ECLI:NL:HR:2002:AE5805
Hoge Raad
- Cassatie
- R. Herrmann
- H.A.M. Aaftink
- O. de Savornin Lohman
- A. Hammerstein
- Rechtspraak.nl
Echtscheiding en gezagsvoorziening tussen ouders van minderjarige kinderen
In deze zaak heeft de vrouw, verweerster in cassatie, op 12 juli 1999 een verzoekschrift ingediend bij de Rechtbank te Amsterdam met het verzoek om echtscheiding en om alleen belast te worden met het gezag over de minderjarige kinderen, geboren op 1 april 1997. De man, verzoeker tot cassatie, heeft geen verweer gevoerd tegen de echtscheiding, maar heeft wel verzocht om alleen het ouderlijk gezag over de kinderen en om een hogere bijdrage in de kosten van verzorging en opvoeding. De Rechtbank heeft op 16 augustus 2000 de echtscheiding uitgesproken en een voorlopige bijdrage van ƒ 500,-- per kind per maand vastgesteld. In latere beschikkingen heeft de Rechtbank de definitieve bijdrage en de gezagsvoorziening aangehouden. Uiteindelijk heeft de Rechtbank op 11 april 2001 de definitieve bijdrage vastgesteld op ƒ 500,-- per kind per maand, en op 18 juli 2001 is de verzoeken van de ouders om alleen met het gezag te worden belast afgewezen.
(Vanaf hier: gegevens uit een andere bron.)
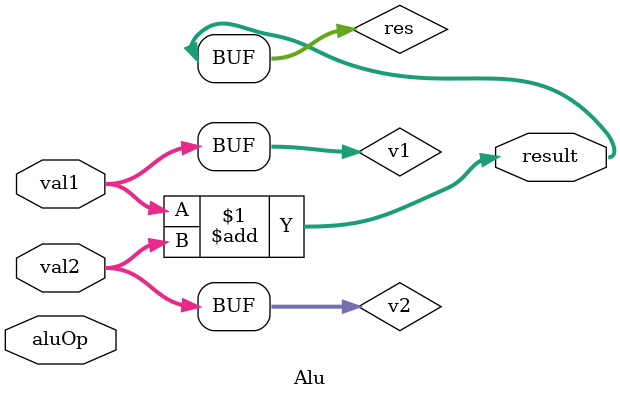
<source format=v>
`timescale 1ns / 1ps

module Alu(
    input [7:0] val1,
    input [7:0] val2,
    input aluOp,
    output [7:0] result
    );

	wire [7:0] res;
	wire [7:0] v1, v2;
	
	assign v1 = val1;
	assign v2 = val2;
	assign result = res;
	
	assign res = v1 + v2;
	
	always@(res) begin
		//$display("%d+ %d = %d", v1, v2, res);
	end
endmodule

</source>
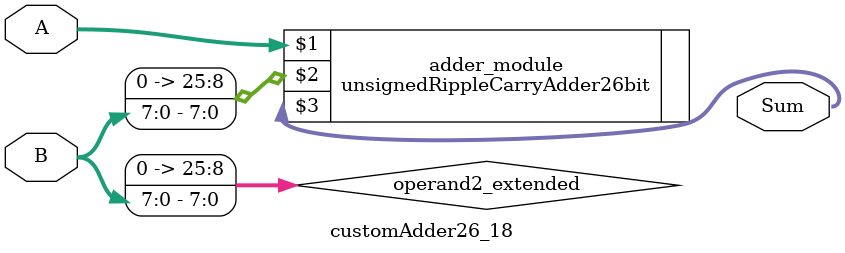
<source format=v>

module customAdder26_18(
                    input [25 : 0] A,
                    input [7 : 0] B,
                    
                    output [26 : 0] Sum
            );

    wire [25 : 0] operand2_extended;
    
    assign operand2_extended =  {18'b0, B};
    
    unsignedRippleCarryAdder26bit adder_module(
        A,
        operand2_extended,
        Sum
    );
    
endmodule
        
</source>
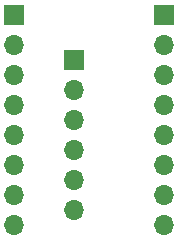
<source format=gts>
G04 #@! TF.GenerationSoftware,KiCad,Pcbnew,(6.0.2)*
G04 #@! TF.CreationDate,2025-01-10T20:51:36+01:00*
G04 #@! TF.ProjectId,adapter,61646170-7465-4722-9e6b-696361645f70,rev?*
G04 #@! TF.SameCoordinates,Original*
G04 #@! TF.FileFunction,Soldermask,Top*
G04 #@! TF.FilePolarity,Negative*
%FSLAX46Y46*%
G04 Gerber Fmt 4.6, Leading zero omitted, Abs format (unit mm)*
G04 Created by KiCad (PCBNEW (6.0.2)) date 2025-01-10 20:51:36*
%MOMM*%
%LPD*%
G01*
G04 APERTURE LIST*
%ADD10R,1.700000X1.700000*%
%ADD11O,1.700000X1.700000*%
G04 APERTURE END LIST*
D10*
X142240000Y-88900000D03*
D11*
X142240000Y-91440000D03*
X142240000Y-93980000D03*
X142240000Y-96520000D03*
X142240000Y-99060000D03*
X142240000Y-101600000D03*
D10*
X137160000Y-85105000D03*
D11*
X137160000Y-87645000D03*
X137160000Y-90185000D03*
X137160000Y-92725000D03*
X137160000Y-95265000D03*
X137160000Y-97805000D03*
X137160000Y-100345000D03*
X137160000Y-102885000D03*
D10*
X149860000Y-85105000D03*
D11*
X149860000Y-87645000D03*
X149860000Y-90185000D03*
X149860000Y-92725000D03*
X149860000Y-95265000D03*
X149860000Y-97805000D03*
X149860000Y-100345000D03*
X149860000Y-102885000D03*
M02*

</source>
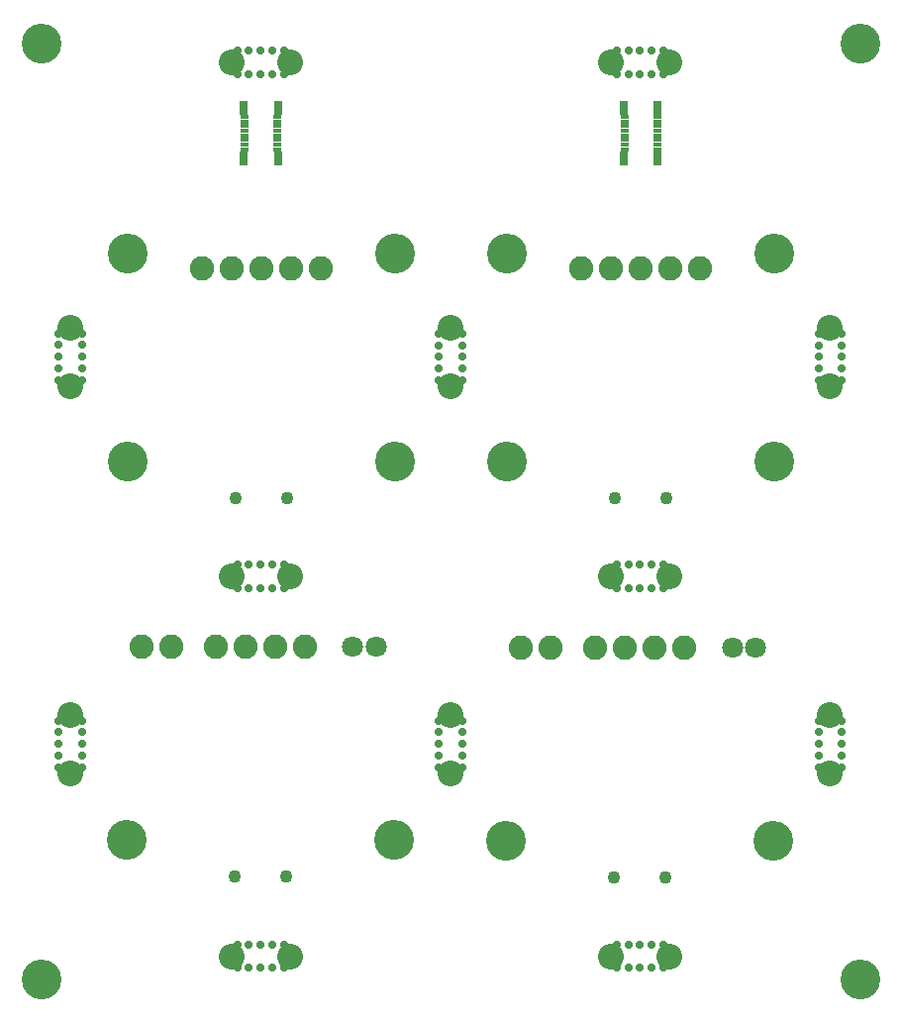
<source format=gbs>
G04 EAGLE Gerber X2 export*
G75*
%MOIN*%
%FSLAX24Y24*%
%LPD*%
%AMOC8*
5,1,8,0,0,1.08239X$1,22.5*%
G01*
%ADD10C,0.027685*%
%ADD11C,0.086740*%
%ADD12C,0.133984*%
%ADD13R,0.029654X0.047370*%
%ADD14R,0.027685X0.017055*%
%ADD15C,0.043433*%
%ADD16C,0.082000*%
%ADD17C,0.070992*%


D10*
X3327Y9114D03*
X3327Y9508D03*
X3327Y9902D03*
X3327Y10295D03*
X3327Y10689D03*
X2539Y9114D03*
X2539Y9508D03*
X2539Y9902D03*
X2539Y10295D03*
X2539Y10689D03*
D11*
X2933Y8917D03*
X2933Y10886D03*
D12*
X1969Y1969D03*
X29528Y1969D03*
X29528Y33465D03*
X1969Y33465D03*
X26657Y19413D03*
X17657Y19413D03*
X17657Y26413D03*
X26657Y26413D03*
X13862Y19413D03*
X4862Y19413D03*
X4862Y26413D03*
X13862Y26413D03*
D10*
X3343Y22150D03*
X3343Y22543D03*
X3343Y22937D03*
X3343Y23331D03*
X3343Y23724D03*
X2555Y22150D03*
X2555Y22543D03*
X2555Y22937D03*
X2555Y23331D03*
X2555Y23724D03*
D11*
X2949Y21953D03*
X2949Y23921D03*
D12*
X26623Y6661D03*
X17623Y6661D03*
X13847Y6680D03*
X4847Y6680D03*
D10*
X8563Y2362D03*
X8957Y2362D03*
X9350Y2362D03*
X9744Y2362D03*
X10138Y2362D03*
X8563Y3150D03*
X8957Y3150D03*
X9350Y3150D03*
X9744Y3150D03*
X10138Y3150D03*
D11*
X8366Y2756D03*
X10335Y2756D03*
D10*
X21339Y2362D03*
X21732Y2362D03*
X22126Y2362D03*
X22520Y2362D03*
X22913Y2362D03*
X21339Y3150D03*
X21732Y3150D03*
X22126Y3150D03*
X22520Y3150D03*
X22913Y3150D03*
D11*
X21142Y2756D03*
X23110Y2756D03*
D10*
X21339Y15157D03*
X21732Y15157D03*
X22126Y15157D03*
X22520Y15157D03*
X22913Y15157D03*
X21339Y15945D03*
X21732Y15945D03*
X22126Y15945D03*
X22520Y15945D03*
X22913Y15945D03*
D11*
X21142Y15551D03*
X23110Y15551D03*
D10*
X8563Y15157D03*
X8957Y15157D03*
X9350Y15157D03*
X9744Y15157D03*
X10138Y15157D03*
X8563Y15945D03*
X8957Y15945D03*
X9350Y15945D03*
X9744Y15945D03*
X10138Y15945D03*
D11*
X8366Y15551D03*
X10335Y15551D03*
D10*
X8563Y32441D03*
X8957Y32441D03*
X9350Y32441D03*
X9744Y32441D03*
X10138Y32441D03*
X8563Y33228D03*
X8957Y33228D03*
X9350Y33228D03*
X9744Y33228D03*
X10138Y33228D03*
D11*
X8366Y32835D03*
X10335Y32835D03*
D10*
X21339Y32441D03*
X21732Y32441D03*
X22126Y32441D03*
X22520Y32441D03*
X22913Y32441D03*
X21339Y33228D03*
X21732Y33228D03*
X22126Y33228D03*
X22520Y33228D03*
X22913Y33228D03*
D11*
X21142Y32835D03*
X23110Y32835D03*
D10*
X16142Y22146D03*
X16142Y22539D03*
X16142Y22933D03*
X16142Y23327D03*
X16142Y23720D03*
X15354Y22146D03*
X15354Y22539D03*
X15354Y22933D03*
X15354Y23327D03*
X15354Y23720D03*
D11*
X15748Y21949D03*
X15748Y23917D03*
D10*
X28917Y9114D03*
X28917Y9508D03*
X28917Y9902D03*
X28917Y10295D03*
X28917Y10689D03*
X28130Y9114D03*
X28130Y9508D03*
X28130Y9902D03*
X28130Y10295D03*
X28130Y10689D03*
D11*
X28524Y8917D03*
X28524Y10886D03*
D10*
X28917Y22146D03*
X28917Y22539D03*
X28917Y22933D03*
X28917Y23327D03*
X28917Y23720D03*
X28130Y22146D03*
X28130Y22539D03*
X28130Y22933D03*
X28130Y23327D03*
X28130Y23720D03*
D11*
X28524Y21949D03*
X28524Y23917D03*
D10*
X16142Y9114D03*
X16142Y9508D03*
X16142Y9902D03*
X16142Y10295D03*
X16142Y10689D03*
X15354Y9114D03*
X15354Y9508D03*
X15354Y9902D03*
X15354Y10295D03*
X15354Y10689D03*
D11*
X15748Y8917D03*
X15748Y10886D03*
D13*
X21589Y31327D03*
X22726Y31327D03*
X21589Y29602D03*
X22726Y29602D03*
D14*
X21598Y30386D03*
X22717Y30386D03*
X22717Y30543D03*
X22717Y30858D03*
X22717Y31016D03*
X21598Y31016D03*
X22717Y30701D03*
X21598Y30228D03*
X22717Y29913D03*
X22717Y30071D03*
X22717Y30228D03*
X21598Y29913D03*
X21598Y30071D03*
X21598Y30858D03*
X21598Y30701D03*
X21598Y30543D03*
D15*
X21291Y18163D03*
X23024Y18163D03*
D16*
X20157Y25913D03*
X21157Y25913D03*
X22157Y25913D03*
X23157Y25913D03*
X24157Y25913D03*
D13*
X8793Y31327D03*
X9931Y31327D03*
X8793Y29602D03*
X9931Y29602D03*
D14*
X8803Y30386D03*
X9921Y30386D03*
X9921Y30543D03*
X9921Y30858D03*
X9921Y31016D03*
X8803Y31016D03*
X9921Y30701D03*
X8803Y30228D03*
X9921Y29913D03*
X9921Y30071D03*
X9921Y30228D03*
X8803Y29913D03*
X8803Y30071D03*
X8803Y30858D03*
X8803Y30701D03*
X8803Y30543D03*
D15*
X8496Y18163D03*
X10228Y18163D03*
D16*
X7362Y25913D03*
X8362Y25913D03*
X9362Y25913D03*
X10362Y25913D03*
X11362Y25913D03*
D15*
X21257Y5411D03*
X22989Y5411D03*
D16*
X23623Y13161D03*
X22623Y13161D03*
X21623Y13161D03*
X20623Y13161D03*
D17*
X25229Y13161D03*
X26017Y13161D03*
D16*
X18123Y13161D03*
X19123Y13161D03*
D15*
X8481Y5430D03*
X10213Y5430D03*
D16*
X10847Y13180D03*
X9847Y13180D03*
X8847Y13180D03*
X7847Y13180D03*
D17*
X12454Y13180D03*
X13241Y13180D03*
D16*
X5347Y13180D03*
X6347Y13180D03*
M02*

</source>
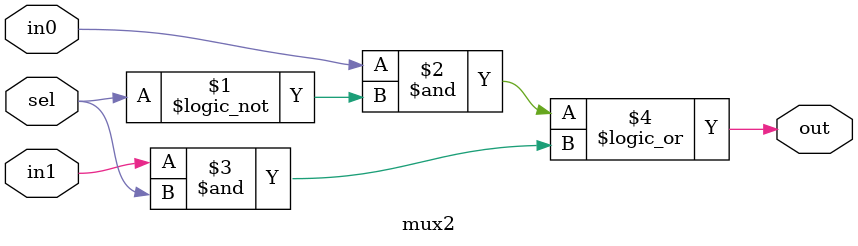
<source format=v>
module mux2(input wire in0,
				  input wire in1,
				  input wire sel,
				  output wire out
				  );
assign out = (in0 & !sel) || (in1 & sel);
endmodule 
</source>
Tegen deze beschikkingen heeft de man hoger beroep ingesteld bij het Gerechtshof te Amsterdam. Het Hof heeft op 31 januari 2002 de eerdere beschikkingen van de Rechtbank vernietigd en bepaald dat het gezag aan de moeder toekomt, en dat de man vanaf 16 augustus 2000 een bijdrage van € 120,25 per kind per maand moet betalen. De man heeft vervolgens cassatie ingesteld tegen de beschikking van het Hof. De vrouw heeft verzocht het beroep te verwerpen. De Advocaat-Generaal heeft in zijn conclusie tot verwerping van het beroep geadviseerd.
De Hoge Raad heeft de klachten in de middelen van de man niet gegrond verklaard en het beroep verworpen. De beslissing is gegeven door de vice-president en drie raadsheren, en openbaar uitgesproken op 25 oktober 2002.